» Exercise aim:
Your answer should consist of each line from the data below that contains "r便利商店".

» Dataset entries:
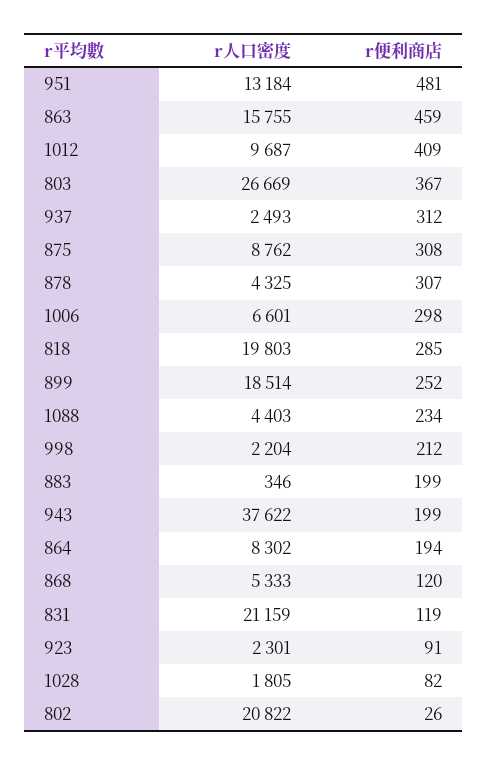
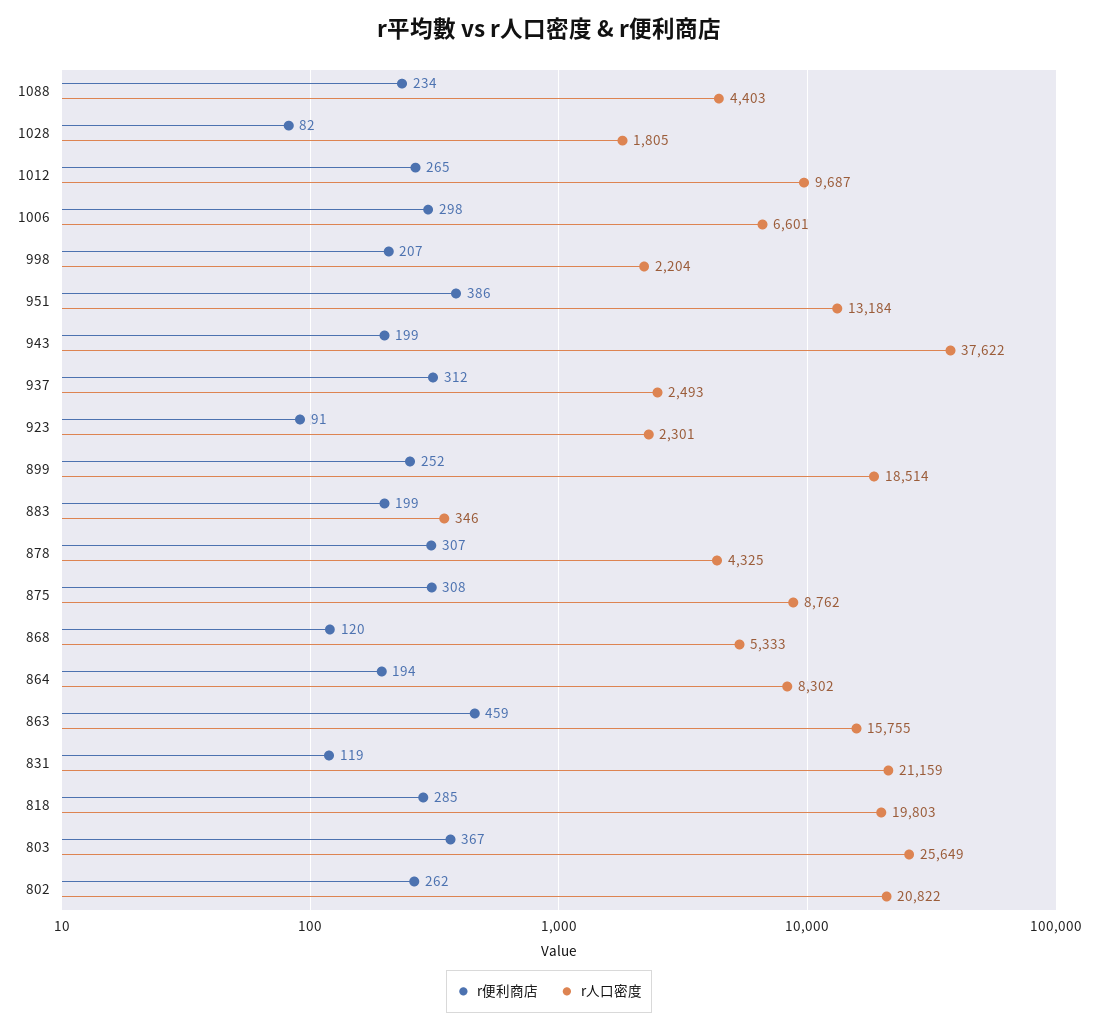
r便利商店, 951: 481 -> 386
r便利商店, 1012: 409 -> 265
r人口密度, 803: 26669 -> 25649
r便利商店, 998: 212 -> 207
r便利商店, 802: 26 -> 262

» Answer section:
r便利商店, 951: 481 -> 386
r便利商店, 1012: 409 -> 265
r便利商店, 998: 212 -> 207
r便利商店, 802: 26 -> 262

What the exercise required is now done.